Solicitors acting for both sides in property transactions are under a duty to disclose crucial details to lenders, the Court of Appeal has ruled.
Sir Stanley Burnton said he did not expect a solicitor to act as a “detective or bloodhound”, but he or she was under a duty to report to a lender “non-confidential information that a reasonably competent solicitor would realise adversely affected the title to the mortgage property or the value of the security”.
Sir Stanley said the duty to report, established by the Court of Appeal in Mortgage Express v Bowerman & Partners  2 All ER 836, was not excluded by the terms of the Council of Mortgage Lenders (CML) Handbook.
He rejected the suggestion in the third edition of Solicitors’ Negligence and Liability, edited by QCs Flenley and Leech, that the provisions of the Handbook were inconsistent with the Bowerman duty.
Sir Stanley was giving judgment in an action brought by surveyors e.surv against the law firm Goldsmith Williams under the Civil Liability (Contribution) Act 1978, following the settlement of a negligence action against e.surv.
He said the surveyors had agreed to pay The Mortgage Business £200,000 plus costs and interests for negligent valuation. At first instance, HHJ Stephen Davies ordered Goldsmith Williams to pay half of this.
The Court of Appeal heard in Goldsmith Williams v E.Surv  EWCA Civ 1147 that David Gayler bought Quarnford Lodge near Buxton for £390,000 in September 2005.
Mr Gayler told a surveyor from e.surv who inspected the property in November 2005 that he had bought it for £600,000, and the surveyor valued it at £725,000.
In late December 2005, Mr Gayler applied to The Mortgage Business for a remortgage, seeking a loan of £580,000 and giving the purchase price as £450,000 in his application.
Sir Stanley said The Mortgage Business agreed to the loan the following month, even though the underwriter must have seen details of the purchase price and the borrower’s contention that the property had increased in value by £275,000 in only two months. Mr Gayler later defaulted.
Meanwhile, Goldsmith Williams had obtained office copy entries showing the purchase price of only £390,000, but did not report the information to the lender.
Sir Stanley said that although the lender “intimated a claim against the solicitors”, it was not pursued once the solicitors had pointed out what was stated in the mortgage application itself about the purchase price.
The judge said that the answer to the question of whether the Bowerman duty to report was “excluded by, or was inconsistent with” the CML Handbook was “clearly ‘no’”.
“On this appeal, it is not suggested that if the solicitors were under the duty that I consider applied to them, they were not in breach of that duty.
“As the judge found, a reasonably competent solicitor would have realised that the date and price paid for the property in September 2005 strongly suggested that the valuation was greatly excessive. I would therefore reject the solicitors’ contention that they were not under a duty.”
However, Sir Stanley disagreed with the High Court on causation. He said the facts of the case were unusual, in that the lender already had information “strongly suggesting that the valuation of the property was excessive” and that information was not “materially different” from the details which should have been reported by the solicitor.

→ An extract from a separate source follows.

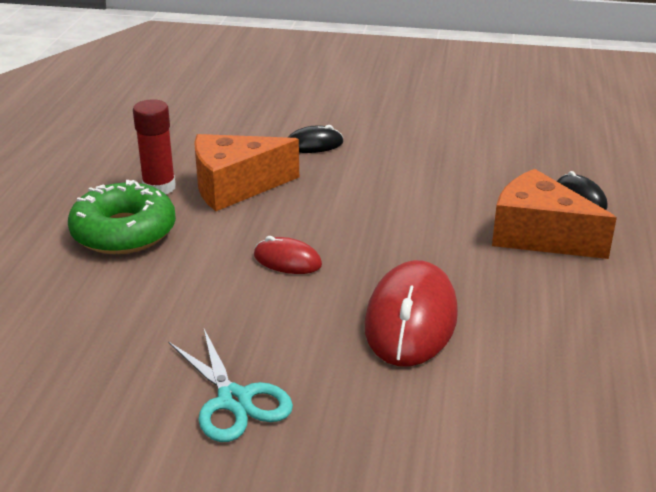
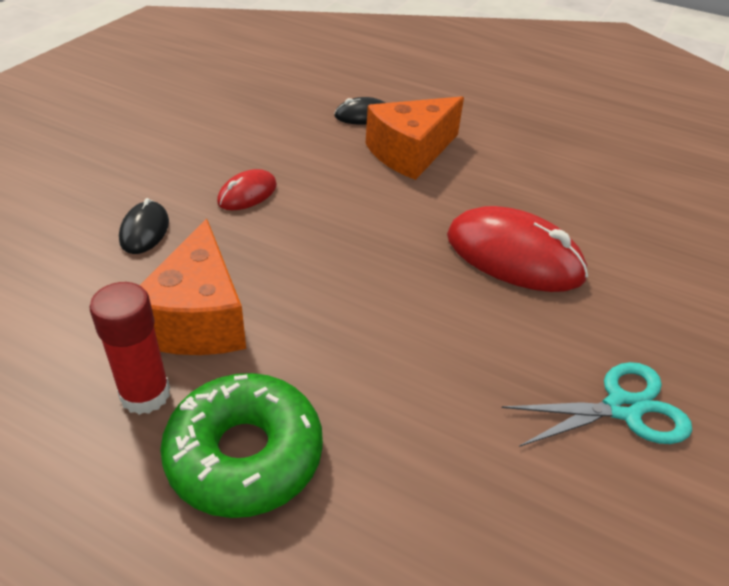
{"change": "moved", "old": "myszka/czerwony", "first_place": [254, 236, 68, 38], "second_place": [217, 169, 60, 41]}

Sir Stanley said the High Court judge “fell into error” by reversing the burden of proof and instead it should have been for the surveyors to establish the breach of duty.
He concluded that e.surv had not proved that the lender would have reacted to the information the solicitor should have reported, which was not “materially different” from details it already had from the borrower.
Sir Stanley allowed the law firm’s appeal. Lord Justice Patten agreed, for his own reasons.
Describing the ruling as a “good result”, Eddie Goldsmith, founding partner of Goldsmith Williams, said the case “was never about the lenders who didn’t pursue a case against us”.
He went on: “This is about common sense prevailing, with the court reversing a wrong decision requiring us to make a contribution to the valuer’s negligence.”